Foods to avoid include excess sugar, caffeinated coffee and tea, soda, diet soda, alcohol and foods high in fat and cholesterol. Drink plenty of water to keep your system clean and aid in digestion and bowel movements. If you experience indigestion, consult with your doctor about the use of antacids, or try a cup of peppermint tea to settle your stomach.

PORTION CONTROL

Your doctor will more than likely tell you not to gain much weight during your pregnancy. This can be hard because you may feel hungry most of the time. Snack on healthy foods like carrot sticks and some ranch dressing, celery and peanut butter, or an apple with cream cheese or peanut butter.
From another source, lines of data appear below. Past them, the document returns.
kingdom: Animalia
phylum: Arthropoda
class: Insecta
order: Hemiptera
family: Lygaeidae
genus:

Pay close attention to the serving sizes of your meals. One half cup is generally the serving size of starchy vegetables and high sugar fruits. Three ounces of meat is a usually a serving, but your doctor will give you guidance about your particular caloric allowance.

Although you want to eat healthy, don’t deprive yourself of a treat now and then. A piece of cake or pie is fine as long as you stop at one piece. Many times you can have up to 300 extra calories per day. This means you can have a treat once in a while so you don’t feel like you are missing out on your favorite treats.

Eat healthy, get plenty of rest and take your prenatal vitamins and you can give your baby a healthy start to life.